[MUSIC] So this idea of performing unsupervised
learning sounds really crazy. So we're given no labels ever and
somehow we're supposed to output labels. Well, there are two things that
allow us to sometimes do this. One is by the definition
of what a cluster is. So what is the structure that we're
trying to extract from the data? So, for example, maybe we're looking for
these elliptical clusters. And the second thing that allows us to sometimes do this is just
the structure of the data itself. So in some cases,
the problem is fairly easy. So here's an example of an easy
problem where the data, they're pretty well separated. I could go in there and kind of say okay,
I'm going to call this one cluster, this another one, and this another one. And so you could imagine an algorithm
that could uncover this structure from the data. But in other cases,
it's really basically pretty impossible. Here, I really don't know how
I would want to cluster this data if I had to choose
three different clusters.
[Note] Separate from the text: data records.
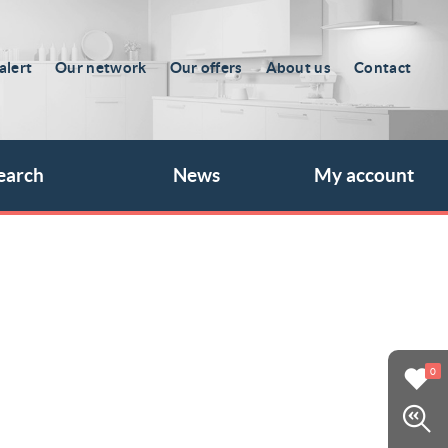
alert
Our network
Our offers
About us
Contact
earch
News
My account
0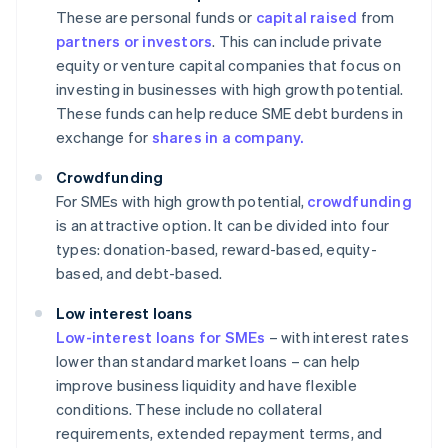
These are personal funds or
capital raised
from
partners or investors
. This can include private
equity or venture capital companies that focus on
investing in businesses with high growth potential.
These funds can help reduce SME debt burdens in
exchange for
shares in a company.
Crowdfunding
For SMEs with high growth potential,
crowdfunding
is an attractive option. It can be divided into four
types: donation-based, reward-based, equity-
based, and debt-based.
Low interest loans
Low-interest loans for SMEs
– with interest rates
lower than standard market loans – can help
improve business liquidity and have flexible
conditions. These include no collateral
requirements, extended repayment terms, and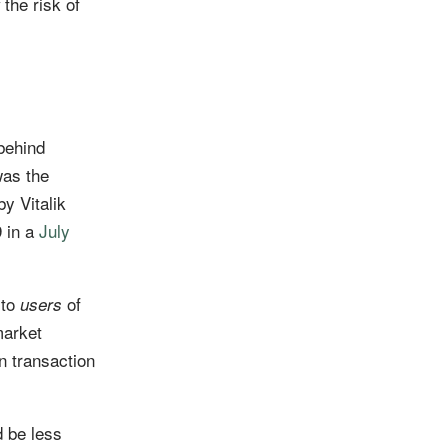
the risk of
behind
was the
by Vitalik
9 in a
July
 to
of
users
market
n transaction
d be less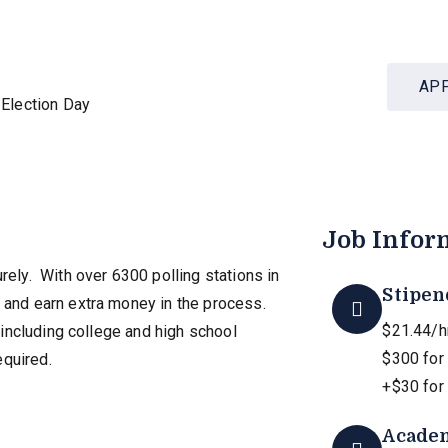
AP
Election Day
Job Infor
rely. With over 6300 polling stations in
Stipen
y and earn extra money in the process.
$21.44/hr
, including college and high school
$300 for
equired.
+$30 for 
Academ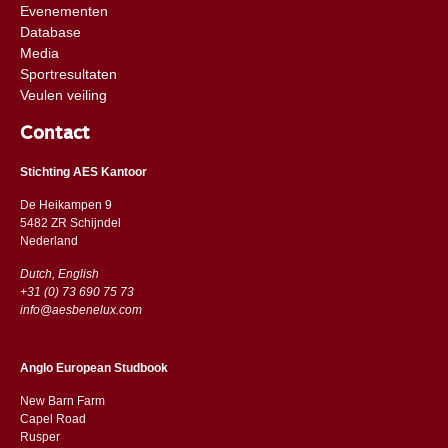
Evenementen
Database
Media
Sportresultaten
Veulen veiling
Contact
Stichting AES Kantoor
De Heikampen 9
5482 ZR Schijndel
​​Nederland
Dutch, English
+31 (0) 73 690 75 73
info@aesbenelux.com
Anglo European Studbook
New Barn Farm
Capel Road
​​Rusper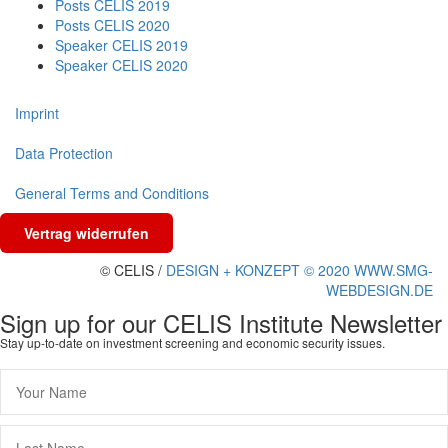
Posts CELIS 2019
Posts CELIS 2020
Speaker CELIS 2019
Speaker CELIS 2020
Imprint
Data Protection
General Terms and Conditions
Vertrag widerrufen
© CELIS /
DESIGN + KONZEPT © 2020 WWW.SMG-
WEBDESIGN.DE
Sign up for our CELIS Institute Newsletter
Stay up-to-date on investment screening and economic security issues.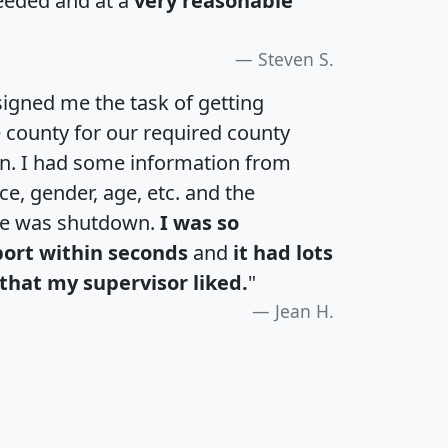
eeded and at a
very reasonable
Steven S.
igned me the task of getting
e county for our required county
an. I had some information from
e, gender, age, etc. and the
te was shutdown.
I was so
port within seconds
and
it had lots
that my supervisor liked.
"
Jean H.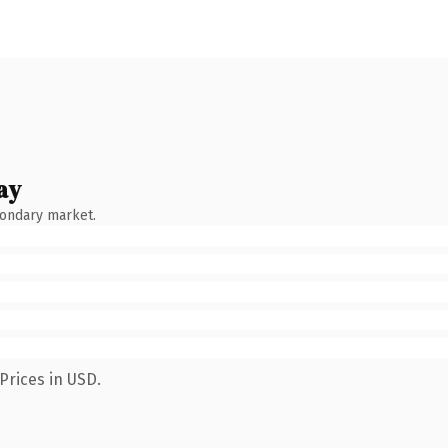
ay
condary market.
Prices in USD.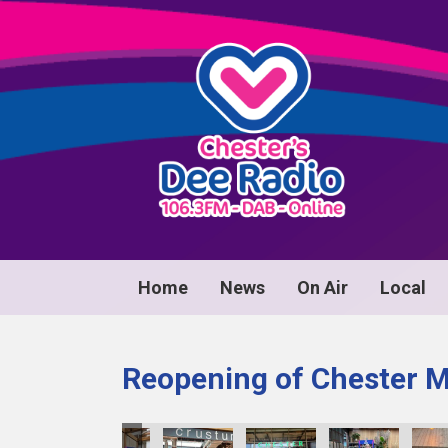
Home
News
On Air
Local
Reopening of Chester 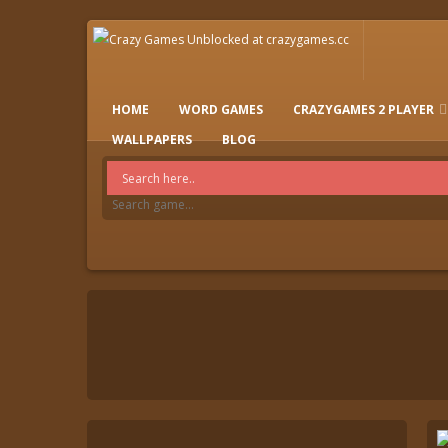
HOME
WORD GAMES
CRAZYGAMES 2 PLAYER
IO GAMES
WALLPAPERS
BLOG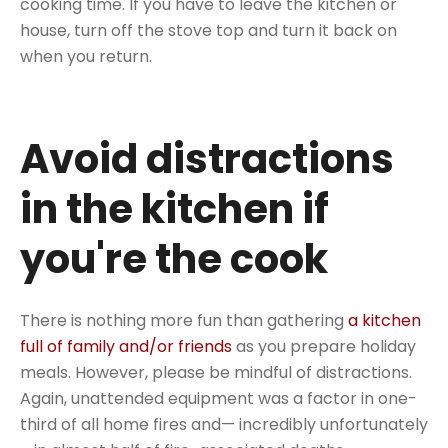
cooking time. If you have to leave the kitchen or
house, turn off the stove top and turn it back on
when you return.
Avoid distractions
in the kitchen if
you're the cook
There is nothing more fun than gathering
a kitchen
full of family and/or friends
as you prepare holiday
meals. However, please be mindful of distractions.
Again, unattended equipment was a factor in one-
third of all home fires and— incredibly unfortunately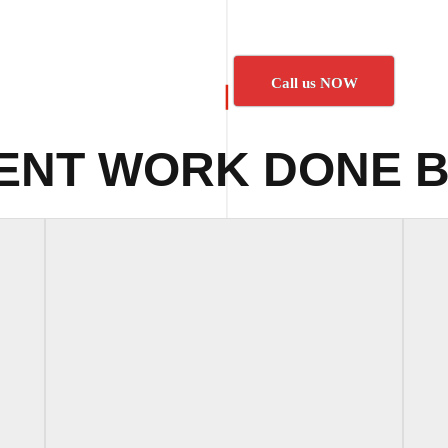
Call us NOW
ENT WORK DONE B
Maybe I would do something
like this if I had to, question mark,
turns out that would be very wrong. In this case if we look
at the true labels, so these are the,
colors are the data points here. They're all mixed together and
it's just really not clear how we could extract that from this
data without some other information informing what distinguishes the blue
cluster, the green, and the pink. But then there are cases where
it's a little bit more plausible. So maybe my guess would have been
fairly reasonable, something like this. And indeed that's what
the data actually tells us. So often in most applications that we're
interested in, we're in this in between scenario where it's not immediately
clear just by visualizing the data. But we can't hope to successfully
perform unsupervised learning if we're in scenarios that
look like this impossible case. But regardless of the data structure,
the thing that's really, really crucial to what the performance is, it's
how we think about defining a cluster. So for example, here are six different, very popular toy examples of
challenging clustering problems. Where visually it just jumps out at us, especially since in this case things were
colored, but even if they weren't colored. You would probably say okay, you could
draw out what are the observations you would say that went together in
one group versus another group. But these clusters sure don't look
like simple ellipses like we saw in the previous few slides. And if you provide this data to
an algorithm that does things like just measuring distance from observations
to cluster centers, then you get out results that don't match the kind of
questions that jumped at you visually. So for
each one of these different examples we're showing what a clustering might
look like under just distance to your nearest cluster center type of objective. So the point of these slides here is that
clustering can be really challenging. Even when the data look really clean,
and nice, and well separated, sometimes it can be hard to define
what it means to be a cluster and to devise algorithms to discover that. So you have to think very carefully about what are the implications of
the data that you're providing, and the model that you're specifying, or
the algorithm that you're specifying. So as we go through the next set
of algorithms in this module, and the coming modules, it's just useful to
think about the challenges that we might be faced with based on
the structure of our data. [MUSIC]